In the constrained financial environment that exists now and that the Commission believes lies ahead, colleges and universities must continue to be more effective at managing their costs and directing scarce resources smartly if they are to meet the goals of more equitable access and increased completion. Building on the difficult and serious steps many institutions have already taken, the following areas deserve particular emphasis:
Invest in providing students with consistently good teaching. Good teaching raises student learning and satisfaction and raises persistence in challenging majors, as well as degree completion. Once in place, strong and effective instructional systems can better meet institutional and social goals without being more expensive than the less-reliable teaching practices they replace.
Build governance practices that support cost-saving innovation. Colleges and universities of all types need to develop a more robust conception of “shared governance” than has historically been the case. Even though faculty, administrators, and trustees view the institution through different lenses, they share an interest in the institution’s financial success and, even more, its vitality in achieving its mission. Achieving shared goals will require greater openness and more candid discussion among all parties than currently prevail.
Reduce costs per graduate through timely progression to degree completion. Institutional reengineering that results in more students completing degrees in a timelier fashion lowers costs per graduate because of the greater effectiveness in producing graduates. Success requires the full effort of the entire campus, including the faculty, in making efficiency-improving adjustments; for example, through timely tracking of student progress.
Direct financial assistance to students who need it. Colleges and universities should assess their student aid strategies to meet institutional missions and lean toward providing aid to students who are most financially vulnerable.
Make information about prices, aid, and outcomes more accessible and transparent to students. Institutions should think carefully about clarity and equity for students as they design their pricing policies.
Federal and state regulatory agencies, as well as regional and disciplinary accrediting bodies that also hold regulatory sway, should assess institutional effectiveness and guide behavior based on desired practices and outcomes for students rather than focusing primarily on educational inputs:
To promote an increase in responsible innovation, government and accrediting agencies should track institutional and program performance on priority outcomes such as graduation rates, student debt default and loan repayment rates, and job placement/job success or further education outcomes.

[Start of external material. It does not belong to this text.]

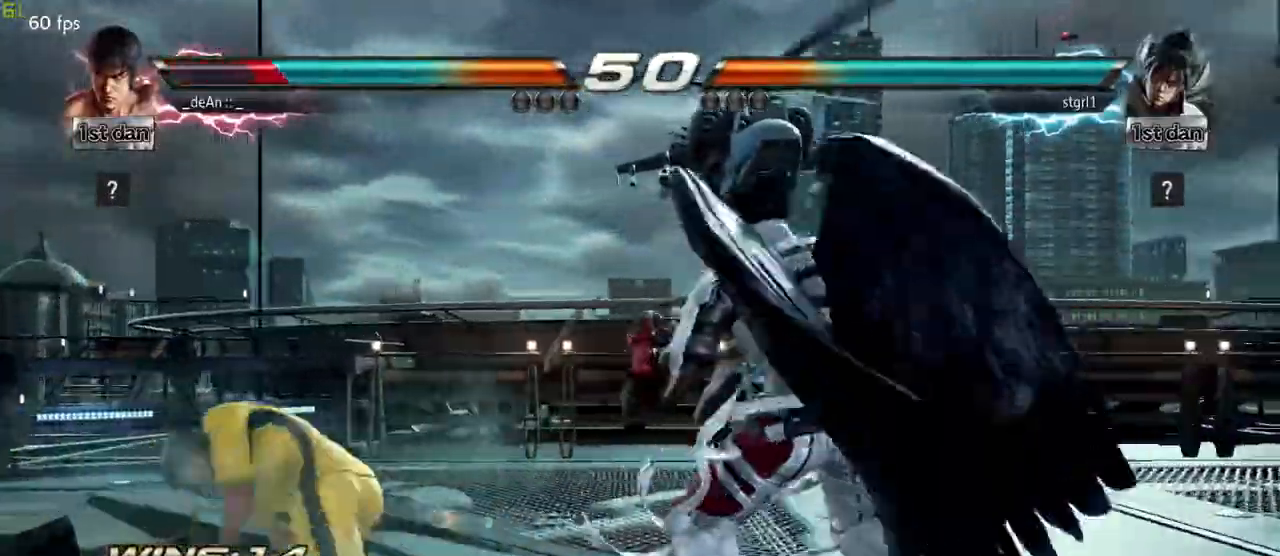
{"buttons": [], "left_stick": "left", "events": [[150, "left_stick", "left"]]}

To reduce compliance costs and target resources where they can have the greatest impact, apply more thorough institutional review to chronically poor performers and reward strong performers by reducing the frequency and scope of regulatory review processes. Reporting requirements should be simplified where possible and better targeted to control bad actors and to assess the quality of new entrants into higher education.

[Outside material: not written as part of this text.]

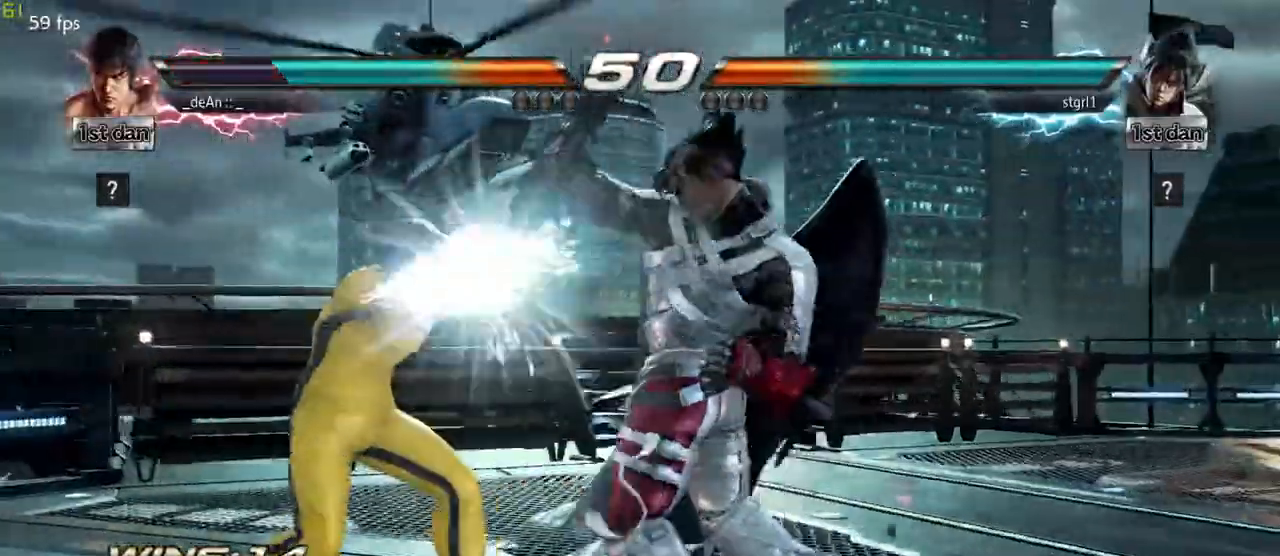
{"buttons": [], "left_stick": "center"}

Increasing numbers of colleges and universities struggle to meet costly federal and state regulatory requirements. The federal and state governments should take steps to consolidate and streamline confusing regulations, review and reduce unfunded mandates where appropriate, and eliminate extraneous and tangential rules while retaining and where possible improving worthwhile consumer protections. Regulations, put forth in a clear and comprehensible manner, should be related to education, student safety, and stewardship of federal and state funds. The costs and burdens of regulations should be estimated accurately and regularly.